Felix Dorn, University of Vienna 21 April 2023
Activity: CEDLA Lecture & Opening of the Photo Exhibition ABOUT THE LECTURE: The global transition to a ‘green’ energy system is increases the demand and extraction of certain ‘critical’ resources, including lithium. This growing demand for raw materials has sparked a new debate on the global interdependencies and unevenness of the emergent energy transition. In this lecture, Felix Dorn discusses this strand of literature, and argues that the global interconnections of the green energy transition influence the transition imaginaries, ideas, goals, and decisions of different localities of extraction.

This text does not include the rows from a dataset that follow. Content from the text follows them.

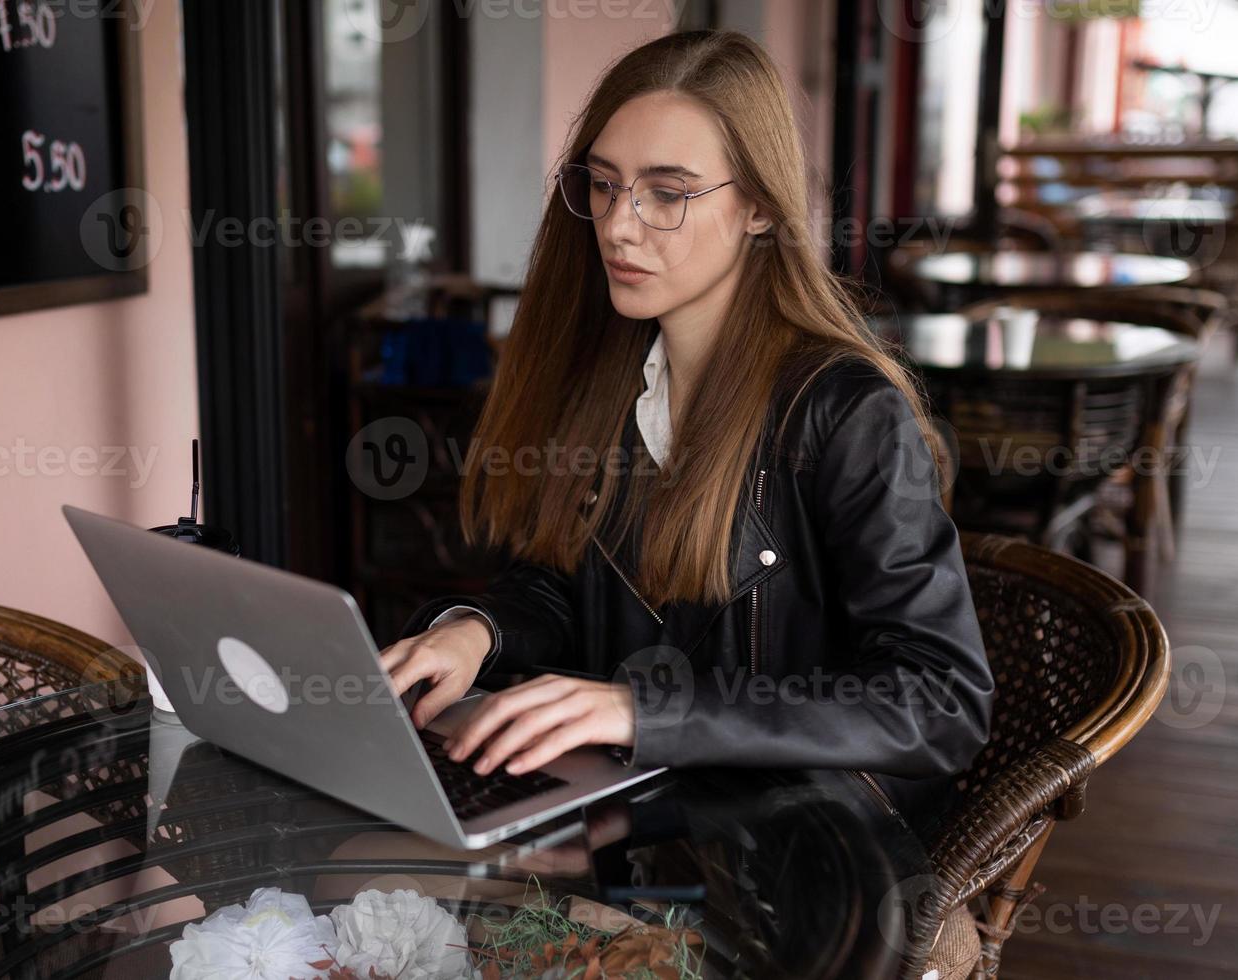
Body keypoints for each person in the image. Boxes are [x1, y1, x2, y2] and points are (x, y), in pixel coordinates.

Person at [378, 28, 993, 842]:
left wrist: (644, 712)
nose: (618, 227)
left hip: (793, 849)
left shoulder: (843, 411)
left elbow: (940, 700)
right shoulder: (609, 374)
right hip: (634, 815)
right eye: (603, 184)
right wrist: (477, 631)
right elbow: (562, 583)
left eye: (667, 193)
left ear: (762, 208)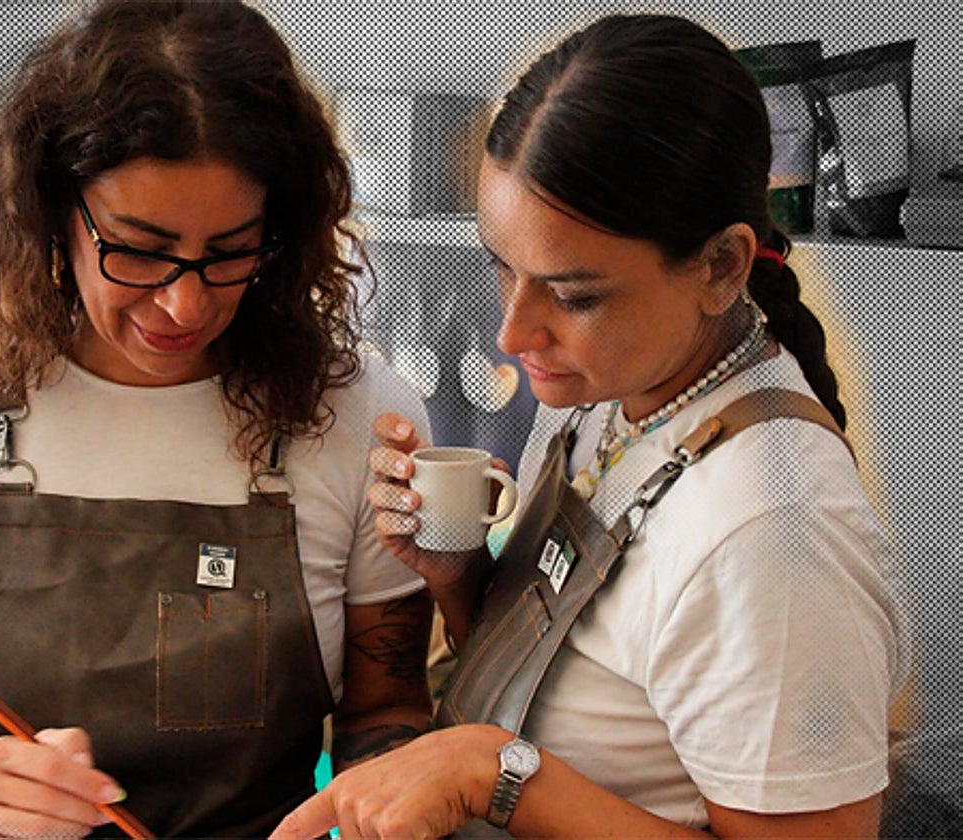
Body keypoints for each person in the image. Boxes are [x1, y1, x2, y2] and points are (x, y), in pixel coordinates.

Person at [272, 14, 911, 840]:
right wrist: (459, 577)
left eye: (574, 296)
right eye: (503, 267)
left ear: (721, 266)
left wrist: (493, 776)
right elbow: (571, 692)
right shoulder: (610, 397)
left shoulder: (774, 531)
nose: (513, 333)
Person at [0, 2, 434, 837]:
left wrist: (381, 803)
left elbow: (388, 708)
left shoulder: (356, 415)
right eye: (140, 249)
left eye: (230, 251)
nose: (185, 303)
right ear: (55, 210)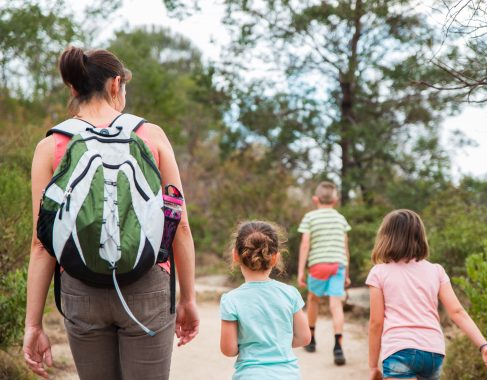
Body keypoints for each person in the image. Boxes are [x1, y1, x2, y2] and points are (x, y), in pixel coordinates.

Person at [23, 46, 199, 380]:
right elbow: (180, 225)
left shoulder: (51, 146)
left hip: (80, 288)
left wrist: (33, 324)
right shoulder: (151, 136)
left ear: (73, 88)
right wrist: (187, 299)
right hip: (147, 284)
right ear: (116, 85)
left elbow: (40, 242)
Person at [366, 209, 487, 380]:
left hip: (398, 349)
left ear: (385, 237)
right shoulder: (436, 271)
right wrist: (483, 346)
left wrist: (372, 366)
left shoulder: (379, 273)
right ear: (420, 237)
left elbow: (376, 323)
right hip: (433, 352)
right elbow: (458, 312)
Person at [220, 221, 311, 379]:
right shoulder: (290, 293)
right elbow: (304, 337)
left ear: (235, 255)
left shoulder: (231, 300)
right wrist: (277, 344)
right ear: (275, 258)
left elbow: (228, 349)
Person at [297, 181, 351, 365]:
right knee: (336, 305)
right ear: (335, 200)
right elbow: (345, 249)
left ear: (315, 199)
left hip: (318, 265)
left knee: (313, 300)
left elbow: (305, 245)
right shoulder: (341, 219)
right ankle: (338, 346)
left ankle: (311, 339)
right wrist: (347, 273)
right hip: (338, 265)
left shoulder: (310, 217)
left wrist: (300, 271)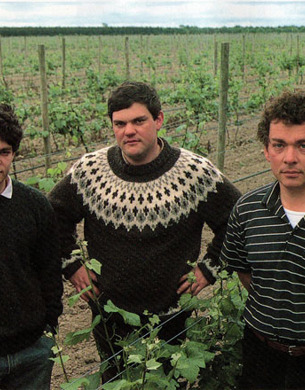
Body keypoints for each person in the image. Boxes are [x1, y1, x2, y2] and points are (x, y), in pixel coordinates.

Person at [48, 81, 241, 383]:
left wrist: (209, 268)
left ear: (159, 120)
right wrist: (72, 266)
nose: (129, 131)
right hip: (109, 317)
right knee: (115, 382)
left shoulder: (194, 173)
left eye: (139, 121)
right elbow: (53, 217)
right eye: (120, 123)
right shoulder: (89, 172)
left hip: (173, 317)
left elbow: (237, 220)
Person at [220, 90, 305, 390]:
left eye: (302, 145)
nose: (290, 158)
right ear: (266, 150)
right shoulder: (246, 210)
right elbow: (246, 274)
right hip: (261, 356)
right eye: (279, 145)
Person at [0, 103, 63, 390]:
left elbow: (50, 271)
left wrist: (48, 327)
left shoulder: (35, 206)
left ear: (14, 154)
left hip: (31, 352)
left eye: (4, 152)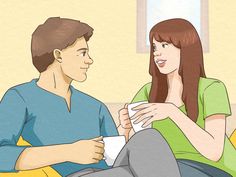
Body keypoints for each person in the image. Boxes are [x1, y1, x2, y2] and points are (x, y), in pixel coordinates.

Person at [0, 17, 182, 177]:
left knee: (148, 138)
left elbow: (115, 156)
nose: (89, 60)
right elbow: (2, 155)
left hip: (111, 172)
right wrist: (69, 152)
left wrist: (124, 131)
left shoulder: (94, 106)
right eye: (82, 53)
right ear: (58, 55)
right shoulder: (19, 97)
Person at [118, 18, 236, 176]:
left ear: (185, 48)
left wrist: (173, 113)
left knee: (148, 138)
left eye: (164, 45)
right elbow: (131, 149)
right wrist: (124, 129)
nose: (157, 53)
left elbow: (213, 152)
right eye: (154, 47)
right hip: (161, 167)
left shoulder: (211, 88)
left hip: (209, 169)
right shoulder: (148, 91)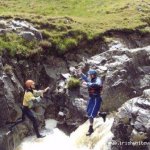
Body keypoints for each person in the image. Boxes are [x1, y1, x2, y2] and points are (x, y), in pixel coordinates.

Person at [80, 69, 106, 136]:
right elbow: (86, 79)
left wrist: (87, 83)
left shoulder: (98, 80)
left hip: (96, 99)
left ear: (93, 75)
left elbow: (97, 85)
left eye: (89, 74)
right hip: (91, 98)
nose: (88, 75)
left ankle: (91, 129)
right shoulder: (91, 79)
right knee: (88, 112)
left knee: (91, 114)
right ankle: (102, 114)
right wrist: (81, 73)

Highlighting actors, institutions, conflicts, narratives and material dimensions, the political economy of lithium mining and energy transition in Argentina reveals the reproduction of an emerging new ‘green’ consensus based on techno-optimism, ecological modernization and green growth.
ABOUT THE PHOTO EXHIBITION: Gold rush in the 'lithium triangle'
The light metal lithium, an important element for Li-Ion batteries, is now considered a strategic resource for the 21st century. The electrification of transport is expected to make a decisive contribution to reducing anthropogenic CO2 emissions. Lithium plays a key role in this. While only 2-3g of lithium are used in a smartphone battery, the production of an electric vehicle requires an average of 8-40kg, about ten thousand times that amount. The world's largest (and most profitable) lithium deposits are found in South America's so-called ‘lithium triangle’, which stretches from the Salar de Uyuni (Bolivia) to the Salar de Atacama (Chile) and a series of smaller salt flats in northwest Argentina. In recent years, the boom around the ‘white gold’ lithium has given rise to a large number of new mining projects.
With an average of 38-200mm of rainfall per year, this region (Puna-Atacama-Altiplano) is one of the driest areas on earth. Characterised by volcanic rocks, salt deserts, steppe and sand dunes, this high desert has been inhabited for centuries by indigenous communities, especially Atacameños, Kolla, Lickanantay and Quechua. Historically marginalised in the global and respective national context, due to the sharp increase in lithium extraction many communities suddenly find themselves at the centre of global economic processes. The local population is increasingly polarised: On the one hand, lithium mining revitalises hopes for wage labour and economic development; on the other hand, the large-scale concessioning of indigenous territories results in a restriction of traditional activities and great concern for local water resources. As a result, roadblocks and local protests take place in some cases.
The case of lithium exemplifies that new technologies always reflect the social relations they emerge from and are often based on exclusive access to (strategic) resources, reproducing and creating socio-ecological inequalities. In this photo project, I use the example of lithium to explore how dominant narratives about the energy transition make a region align itself with the export of a single raw material and how this influences the self-perception of the inhabitants. The social construction of the ‘lithium triangle’ thereby contrasts the diverging local ideas of development and modernity. At the same time, far-reaching changes, adaptations, and hybrids also take place in the villages and indigenous communities.